An Open Letter to Lord Patten, Chairman of the BBC Trust

Subject: An Open Letter to Lord Patten, Chairman of the BBC Trust
From: Darius Becker
Date: 13 Nov 2012
Lord Patton BBC Trust

Dear Lord Patten.
I thought you were a man of integrity, and the right man for the job as Chairman of the BBC Trust, the independent free-of-Parliament organisation that is entrusted with overseeing a British Broadcasting Corporation in terms of value for money and quality. You said yesterday that the BBC needs to "get a grip" and you indicated that more heads will roll following the resignation of the Director-General, George Entwistle. Good so far. But you refuse to condemn the payment of a year’s salary to Mr Entwistle despite the fact that he presided over two months’ worth of ineffectual management of the BBC.

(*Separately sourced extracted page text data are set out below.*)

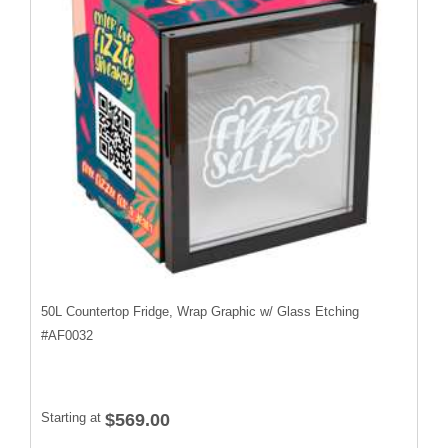
50L Countertop Fridge, Wrap Graphic w/ Glass Etching
#
AF0032
Starting at
$569.00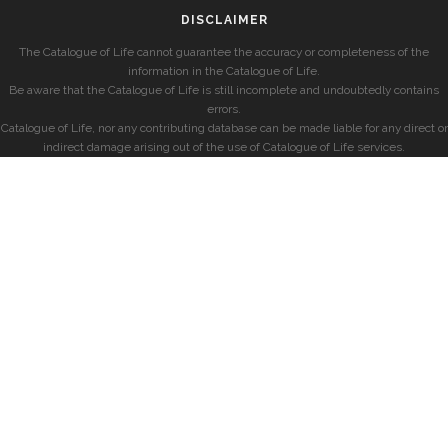
DISCLAIMER
The Catalogue of Life cannot guarantee the accuracy or completeness of the
information in the Catalogue of Life.
Be aware that the Catalogue of Life is still incomplete and undoubtedly contains
errors.
Catalogue of Life, nor any contributing database can be made liable for any direct or
indirect damage arising out of the use of Catalogue of Life services.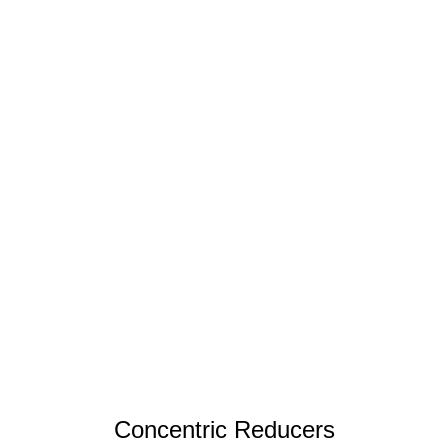
Concentric Reducers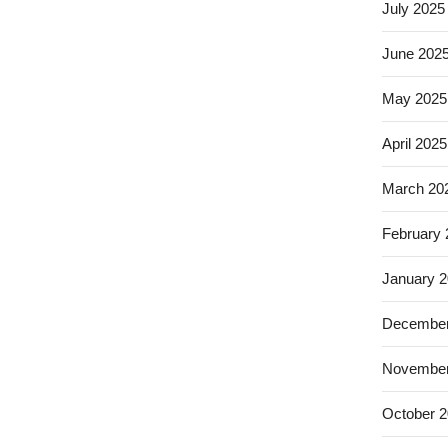
July 2025
June 202
May 2025
April 2025
March 20
February
January 
December
November
October 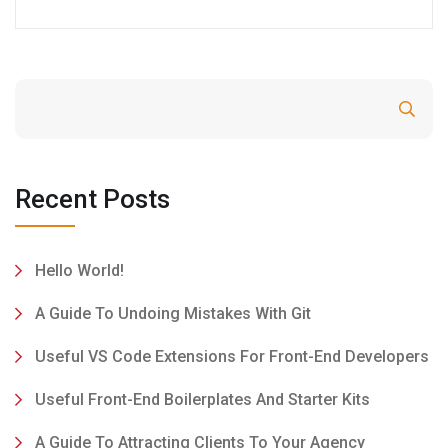
Search
Recent Posts
Hello World!
A Guide To Undoing Mistakes With Git
Useful VS Code Extensions For Front-End Developers
Useful Front-End Boilerplates And Starter Kits
A Guide To Attracting Clients To Your Agency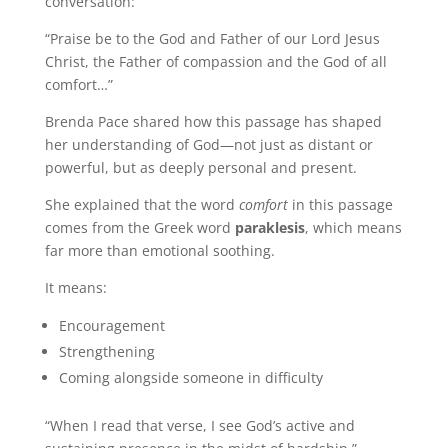
conversation:
“Praise be to the God and Father of our Lord Jesus
Christ, the Father of compassion and the God of all
comfort…”
Brenda Pace shared how this passage has shaped
her understanding of God—not just as distant or
powerful, but as deeply personal and present.
She explained that the word
comfort
in this passage
comes from the Greek word
paraklesis
, which means
far more than emotional soothing.
It means:
Encouragement
Strengthening
Coming alongside someone in difficulty
“When I read that verse, I see God’s active and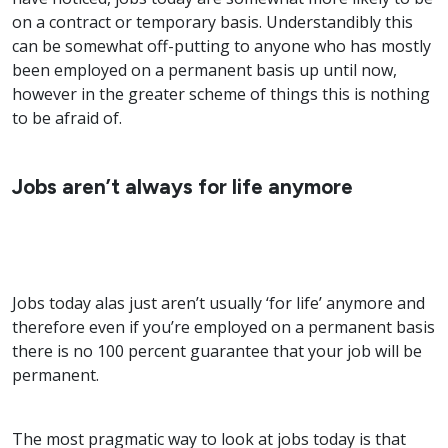
on a contract or temporary basis. Understandibly this
can be somewhat off-putting to anyone who has mostly
been employed on a permanent basis up until now,
however in the greater scheme of things this is nothing
to be afraid of.
Jobs aren’t always for life anymore
Jobs today alas just aren’t usually ‘for life’ anymore and
therefore even if you’re employed on a permanent basis
there is no 100 percent guarantee that your job will be
permanent.
The most pragmatic way to look at jobs today is that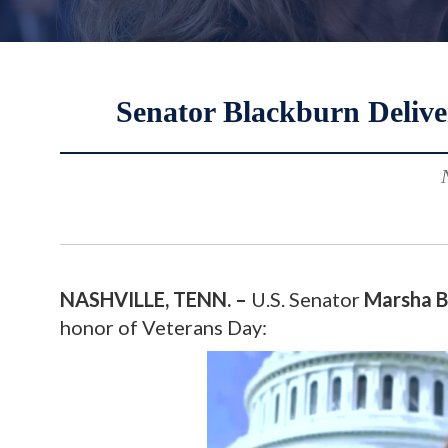
Senator Blackburn Delive
NASHVILLE, TENN. –
U.S. Senator
Marsha B
honor of Veterans Day: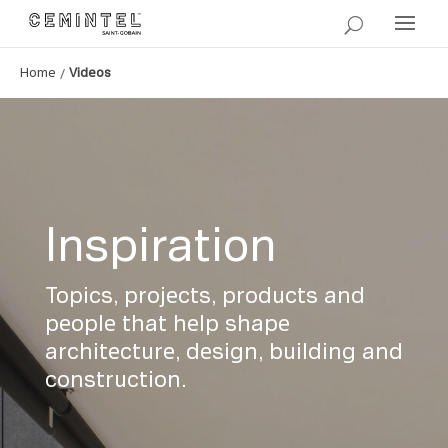
/
Home
Videos
Inspiration
Topics, projects, products and
people that help shape
architecture, design, building and
construction.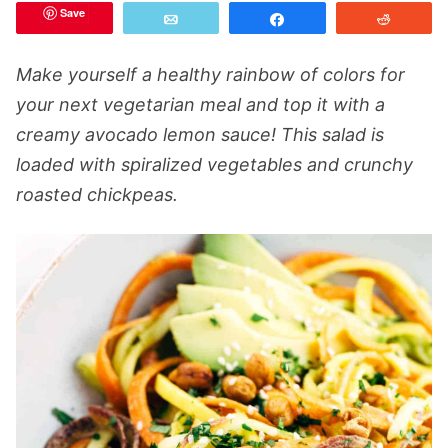
Save
Email
Share
Reddit
Make yourself a healthy rainbow of colors for
your next vegetarian meal and top it with a
creamy avocado lemon sauce! This salad is
loaded with spiralized vegetables and crunchy
roasted chickpeas.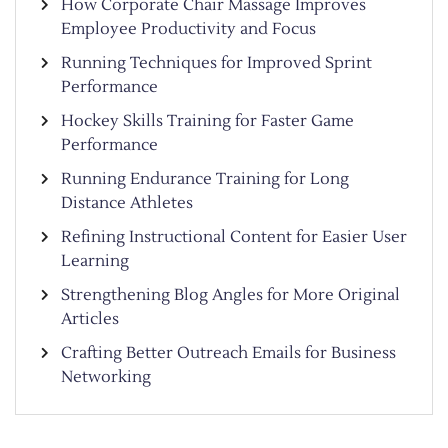
How Corporate Chair Massage Improves
Employee Productivity and Focus
Running Techniques for Improved Sprint
Performance
Hockey Skills Training for Faster Game
Performance
Running Endurance Training for Long
Distance Athletes
Refining Instructional Content for Easier User
Learning
Strengthening Blog Angles for More Original
Articles
Crafting Better Outreach Emails for Business
Networking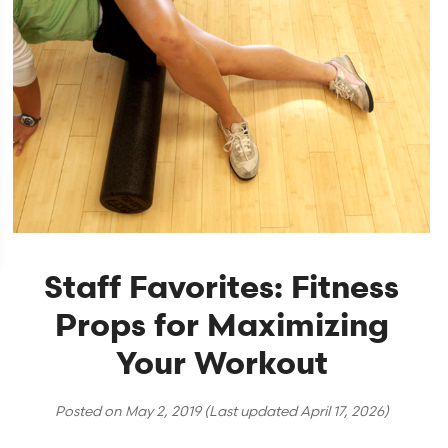
Staff Favorites: Fitness
Props for Maximizing
Your Workout
Posted on
May 2, 2019
(Last updated
April 17, 2026
)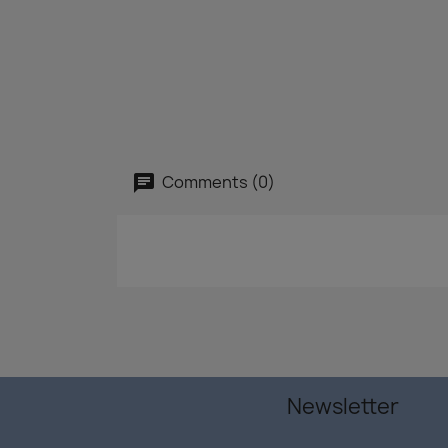
Comments (0)
Newsletter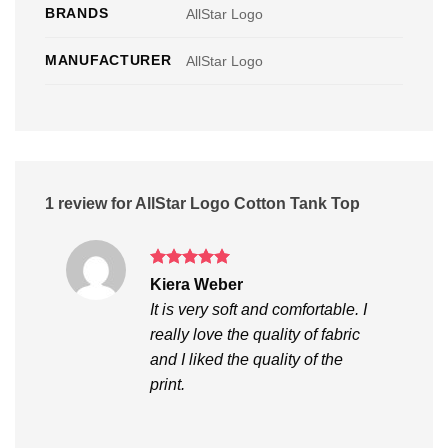
BRANDS
AllStar Logo
MANUFACTURER
AllStar Logo
1 review for
AllStar Logo Cotton Tank Top
Rated
5
Kiera Weber
out of 5
It is very soft and comfortable. I
really love the quality of fabric
and I liked the quality of the
print.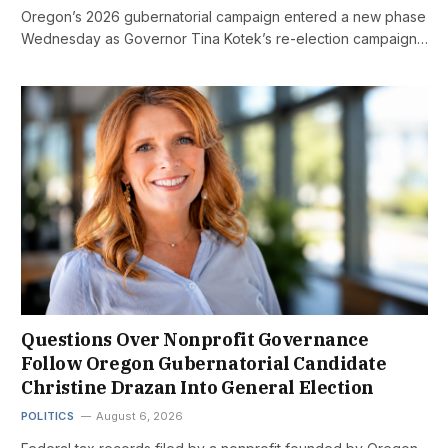
Oregon’s 2026 gubernatorial campaign entered a new phase
Wednesday as Governor Tina Kotek’s re-election campaign…
Questions Over Nonprofit Governance
Follow Oregon Gubernatorial Candidate
Christine Drazan Into General Election
POLITICS
August 6, 2026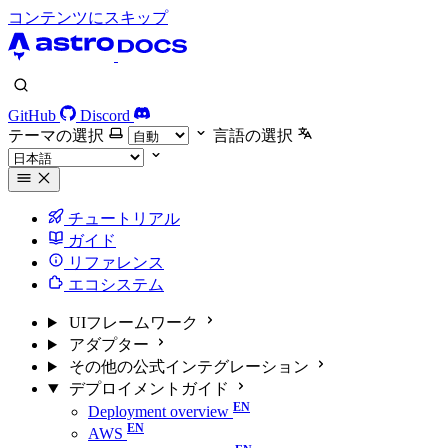
コンテンツにスキップ
GitHub
Discord
テーマの選択
言語の選択
チュートリアル
ガイド
リファレンス
エコシステム
UIフレームワーク
アダプター
その他の公式インテグレーション
デプロイメントガイド
Deployment overview
AWS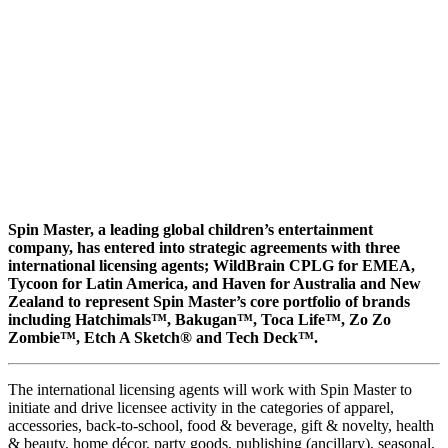
Spin Master, a leading global children’s entertainment
company, has entered into strategic agreements with three
international licensing agents; WildBrain CPLG for EMEA,
Tycoon for Latin America, and Haven for Australia and New
Zealand to represent Spin Master’s core portfolio of brands
including Hatchimals™, Bakugan™, Toca Life™, Zo Zo
Zombie™, Etch A Sketch® and Tech Deck™.
The international licensing agents will work with Spin Master to
initiate and drive licensee activity in the categories of apparel,
accessories, back-to-school, food & beverage, gift & novelty, health
& beauty, home décor, party goods, publishing (ancillary), seasonal,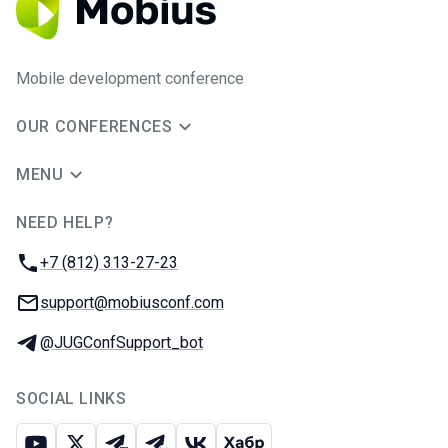
Mobile development conference
OUR CONFERENCES
MENU
NEED HELP?
JUG Ru Group
Phone:
+7 (812) 313-27-23
Email:
support@mobiusconf.com
Telegram:
@JUGConfSupport_bot
SOCIAL LINKS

In what other organisation would you be rewarded for being weak and failure of leadership? You say that the decision to pay him nearly a quarter of a million pounds of taxpayers’ money was nothing to do with you and outside of your purview. Just what do you do Lord Patten? Your silence in this matter just adds to the suspicion that as good as the BBC is in terms of programme making and commissioning, it is a cosy club where ranks close and deals are done when wrong-doing or cock-ups are exposed. If Entwistle was poor, then he should have been sacked. If not and he did nothing wrong, then he shouldn’t have been made a scapegoat. But to have done a deal with him where he would walk in return for more cash than he was entitled, stinks to the core. Where do you stand on this Lord Patten? Oh, sorry, it’s nothing to do with you is it? Just what is your job then?
Of course, you know that your job is safe, despite saying that other heads in the BBC must roll. Why not yours? Oh. You did nothing wrong. It wasn’t your responsibility and you didn’t want to get your hands messy with nasty back-room deals to give Entwistle a generous pay-off to walk the plank. Just what do you do Lord Patten?

Were you not shamed to hear the debate in Parliament today where, in an unusual show of cross-party unanimity, the Entwistle deal was roundly condemned? Do you really claim that you knew nothing about it? Just what is your job Lord Patten? I know you will sleep well at night, protected by friends in Parliament, and grandees across industry. But just for once- why not do the decent thing, and resign your Chairmanship? Or perhaps there’s a cloak surrounding your job, and vacating it will not result in any vacuum or absence of activity. Because there was none there in the first place!